Tuesday, May 11, 2021

A College Education

Is a bachelor's degree an entitlement, or a marker that the recipient has certain academic qualities?  Listen to what comes out of some of our universities and you might think it's the former.  Remember when schools were talking about getting rid of entrance exams in order to attract more "students of color"?(Except for Asians, of course--schools don't want more of them.)  How did that work out?

Before the pandemic, a growing number of colleges stopped requiring applicants to submit SAT or ACT scores, as a way to increase diversity on their campuses. But researchers are finding that the test-optional policy isn’t substantially raising the share of low-income students or students of color at colleges that have tried it.

The latest study, published in the peer-reviewed American Educational Research Journal in April 2021, found that test-optional admissions increased the share of Black, Latino and Native American students by only 1 percentage point at about 100 colleges and universities that adopted the policy between 2005-06 and 2015-16. The share of low-income students, as measured by those who qualify for federal Pell Grants, also increased by only 1 percentage point on these campuses, compared to similar schools that continued to require SAT and ACT scores. 

What's unsaid but obvious is that schools are doing away with the SAT/ACT because those tests show that the students the schools want more of aren't academically prepared.  I say let's get more such students better prepared in high school through outreach programs and rigorous academics sans excuses, rather than lowering college admissions standards--and, no doubt, academic standards as well.

3 comments:

ObieJuan said...

I once took a class on a field trip to Lawrence Livermore Labs and one part of their presentation really stuck with me. They want their scientists to be well-spoken, able to work with others, and have high GRE scores. No mention was made of college GPA because I think they felt that this measure is subjective.
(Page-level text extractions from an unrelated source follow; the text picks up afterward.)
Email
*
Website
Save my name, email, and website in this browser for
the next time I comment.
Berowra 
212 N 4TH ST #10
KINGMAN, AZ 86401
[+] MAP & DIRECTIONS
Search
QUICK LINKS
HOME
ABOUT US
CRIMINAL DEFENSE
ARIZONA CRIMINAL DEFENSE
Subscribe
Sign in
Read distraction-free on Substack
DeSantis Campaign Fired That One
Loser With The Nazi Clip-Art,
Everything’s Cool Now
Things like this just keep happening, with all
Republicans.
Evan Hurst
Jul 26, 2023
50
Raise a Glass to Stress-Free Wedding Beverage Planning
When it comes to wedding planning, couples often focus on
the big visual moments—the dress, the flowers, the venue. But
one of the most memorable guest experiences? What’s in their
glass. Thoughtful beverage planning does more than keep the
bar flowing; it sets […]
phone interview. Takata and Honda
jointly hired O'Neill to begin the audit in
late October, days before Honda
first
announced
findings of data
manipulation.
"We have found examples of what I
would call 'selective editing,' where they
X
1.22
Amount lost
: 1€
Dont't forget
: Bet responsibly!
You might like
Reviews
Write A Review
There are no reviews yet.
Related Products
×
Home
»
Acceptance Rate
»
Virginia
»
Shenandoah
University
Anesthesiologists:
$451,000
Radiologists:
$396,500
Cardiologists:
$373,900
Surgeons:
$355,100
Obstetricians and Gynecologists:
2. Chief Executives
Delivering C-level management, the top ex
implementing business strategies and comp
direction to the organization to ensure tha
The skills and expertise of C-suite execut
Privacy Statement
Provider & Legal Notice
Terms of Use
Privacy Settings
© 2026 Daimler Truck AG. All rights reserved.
By watering down college degrees, employers will simply come up with their own devices to measure future employee aptitude. If colleges continue with their watered-down WOKE curriculum, employers will just beef up their own training programs and possibly eschew the college diploma altogether.

Pseudotsuga said...

The higher ed system makes money by butts in seats, so there is no reason for them to not try to increase the number of tuition sources.
Then a lot of money is spent trying to "help" students who are not academics, who lack ability, training or interest to succeed in higher education.
It's a make-work program for diversity administrators and others with a vested interest in doing-good for people, without then following through so that the students who actually succeed in graduating actually find employment.
But that's not important, since they HAVE A DEGREE (more or less) NOW! Yay for them!

Ellen K said...

If universities were truly interested in education, they wouldn't have remedial programs on campus for students who were admitted with poor reading, writing and math skills. Make no mistake, these are not study groups or peer learning, these are students who lack skills to be successful because they or their schools haven't done the preparation. This is just more gaming the system. It's not uncommon for students who are not in the top ten percent in academically challenging high schools transfer to schools where their GPA's will move them into the top ten percent. Meanwhile I've heard college recruiters approach students who have little or no academic interest with promises of "free" financial aid and grants. What happens far too often is these same students rack up thousands in loans and have no degree. That kind of recruiting should be illegal. If we had a national system of testing that hinged on true assessment of abilities rather than trying to create outcomes that are politically correct, we wouldn't be at this juncture.